About FlowState in C/C++ DataFlow analysis

[iiins0mn1a]

After reading Java's doc about Flow Label which is pretty much like "FlowState" in C/C++ https://codeql.github.com/docs/codeql-language-guides/using-flow-labels-for-precise-data-flow-analysis/, a C/C++ example in issue #13198 , a python example in discussion #12797 , and some ql-module library source, I think I've got some basic usage of "FlowState". But there are still confusions.

According to my knowledge so far, FlowState attached to source/sink nodes ensure the matching between source node state and sink node state. And this is the impact of using FlowState in the aspect of "result", while I am now interesting about the impact in the aspect of "process".

Like this:

(source1, state1) -> path -> (sink1, state1)
(source2, state1) -> path -> (sink2, state1)
(source3, state2) -> path -> (sink3, state2)

I am curious about the middle of the path.

• 1. I think that FlowState is source/sink nodes dedicated concept, while nodes on-path doesn't have.
• 2. I think (source1, state1) will try to reach the (sink2, state1).
• 3. I think (source1, state1) will not try to reach the (sink3, state2).
• 4. According to question 2/3, state can be used for perfromance optimizing.

[rdmarsh2]

What's actually tracked in the middle of the path is a tuple of the DataFlow::Node, the flow state, and some additional call and field context, and the flow state can be modified partway through the path with an appropriate override of hasAdditionalFlowStep. There's multiple pruning stages that progressively add that information, to avoid tracking too much in the early stages. What will happen is that the path from source1 to sink3 will be eliminated in the stage that adds the flow state into the tuple, but not before that. If you have two sets of sources and sinks that you know shouldn't interact, you're likely to be better off from a performance perspective by writing multiple data flow configurations that won't share their early pruning stages.

[iiins0mn1a]

Thanks for your answer, this is exactly what I want to know, really appreciate!

And about this:

If you have two sets of sources and sinks that you know shouldn't interact, you're likely to be better off from a performance perspective by writing multiple data flow configurations that won't share their early pruning stages.

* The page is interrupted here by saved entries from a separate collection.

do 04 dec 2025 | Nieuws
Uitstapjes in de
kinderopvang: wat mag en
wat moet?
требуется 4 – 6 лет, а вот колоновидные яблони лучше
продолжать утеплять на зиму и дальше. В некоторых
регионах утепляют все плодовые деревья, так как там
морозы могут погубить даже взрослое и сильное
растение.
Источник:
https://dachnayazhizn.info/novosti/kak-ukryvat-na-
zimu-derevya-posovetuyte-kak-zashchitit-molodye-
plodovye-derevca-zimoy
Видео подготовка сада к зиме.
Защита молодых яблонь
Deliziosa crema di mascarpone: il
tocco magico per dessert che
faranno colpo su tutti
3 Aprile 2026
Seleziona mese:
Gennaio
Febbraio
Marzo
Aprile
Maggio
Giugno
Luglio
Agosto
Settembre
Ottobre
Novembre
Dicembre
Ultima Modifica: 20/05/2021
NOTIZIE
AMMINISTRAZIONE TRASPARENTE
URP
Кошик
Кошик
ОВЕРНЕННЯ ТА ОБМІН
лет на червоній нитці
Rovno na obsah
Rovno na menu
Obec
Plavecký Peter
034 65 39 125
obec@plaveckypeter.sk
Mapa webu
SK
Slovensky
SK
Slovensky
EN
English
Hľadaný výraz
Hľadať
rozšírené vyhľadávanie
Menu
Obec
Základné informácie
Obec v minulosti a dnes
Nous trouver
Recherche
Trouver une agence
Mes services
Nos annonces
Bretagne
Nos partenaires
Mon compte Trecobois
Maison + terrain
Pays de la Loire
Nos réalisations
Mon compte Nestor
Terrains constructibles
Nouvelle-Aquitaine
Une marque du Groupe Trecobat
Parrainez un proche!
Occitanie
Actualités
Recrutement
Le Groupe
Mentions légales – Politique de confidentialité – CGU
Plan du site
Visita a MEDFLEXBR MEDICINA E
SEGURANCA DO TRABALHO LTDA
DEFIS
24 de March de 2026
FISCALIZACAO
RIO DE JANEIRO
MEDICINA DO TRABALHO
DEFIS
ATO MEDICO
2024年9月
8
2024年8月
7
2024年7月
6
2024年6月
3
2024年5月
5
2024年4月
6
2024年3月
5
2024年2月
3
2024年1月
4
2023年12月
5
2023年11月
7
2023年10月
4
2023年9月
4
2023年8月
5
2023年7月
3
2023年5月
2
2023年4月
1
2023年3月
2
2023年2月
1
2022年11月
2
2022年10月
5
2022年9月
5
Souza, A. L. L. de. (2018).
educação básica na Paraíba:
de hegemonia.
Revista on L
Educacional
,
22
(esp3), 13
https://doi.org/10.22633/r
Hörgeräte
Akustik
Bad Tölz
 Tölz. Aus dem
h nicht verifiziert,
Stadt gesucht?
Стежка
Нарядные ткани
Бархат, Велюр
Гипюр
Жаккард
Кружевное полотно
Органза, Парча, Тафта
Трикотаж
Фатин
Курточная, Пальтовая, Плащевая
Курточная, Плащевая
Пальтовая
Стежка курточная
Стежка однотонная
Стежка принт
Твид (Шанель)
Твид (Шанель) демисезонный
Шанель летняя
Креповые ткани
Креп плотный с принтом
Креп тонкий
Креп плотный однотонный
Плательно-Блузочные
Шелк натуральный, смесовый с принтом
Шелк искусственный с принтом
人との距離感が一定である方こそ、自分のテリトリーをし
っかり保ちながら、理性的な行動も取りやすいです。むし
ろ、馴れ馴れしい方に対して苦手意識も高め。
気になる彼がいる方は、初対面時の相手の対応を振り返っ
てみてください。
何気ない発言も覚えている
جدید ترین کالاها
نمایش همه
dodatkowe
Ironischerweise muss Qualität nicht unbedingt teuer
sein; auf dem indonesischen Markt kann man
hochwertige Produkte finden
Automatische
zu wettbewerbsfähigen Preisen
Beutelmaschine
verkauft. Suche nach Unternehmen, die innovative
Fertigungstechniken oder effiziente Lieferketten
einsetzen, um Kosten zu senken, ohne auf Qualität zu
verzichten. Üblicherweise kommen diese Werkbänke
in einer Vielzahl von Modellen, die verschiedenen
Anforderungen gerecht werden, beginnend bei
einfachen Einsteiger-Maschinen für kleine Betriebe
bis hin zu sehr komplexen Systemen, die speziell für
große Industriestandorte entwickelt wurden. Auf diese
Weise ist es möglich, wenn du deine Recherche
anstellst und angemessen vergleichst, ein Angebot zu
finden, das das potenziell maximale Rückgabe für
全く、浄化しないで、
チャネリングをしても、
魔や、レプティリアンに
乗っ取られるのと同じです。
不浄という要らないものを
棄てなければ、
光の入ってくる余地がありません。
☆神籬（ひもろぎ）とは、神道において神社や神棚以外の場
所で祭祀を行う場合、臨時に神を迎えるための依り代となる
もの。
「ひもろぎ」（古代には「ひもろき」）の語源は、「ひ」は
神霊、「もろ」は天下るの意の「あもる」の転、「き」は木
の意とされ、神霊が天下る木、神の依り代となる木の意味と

Actually in my case, I am trying to solve some function pointer problems, which has been discussed in this issule #13198 .
And according to the query provided by @MathiasVP , to whom I am especially grateful, each FunctionAccess as source nodes or each ExprCall as sink nodes have their special signature "Typelist", since in most cases, function pointer's flow should have distinctive characteristic about types of return and arguments.

Then in this situation, I think the FlowState is the only feature I can resort to.

Again, thank you very much, learned a lot!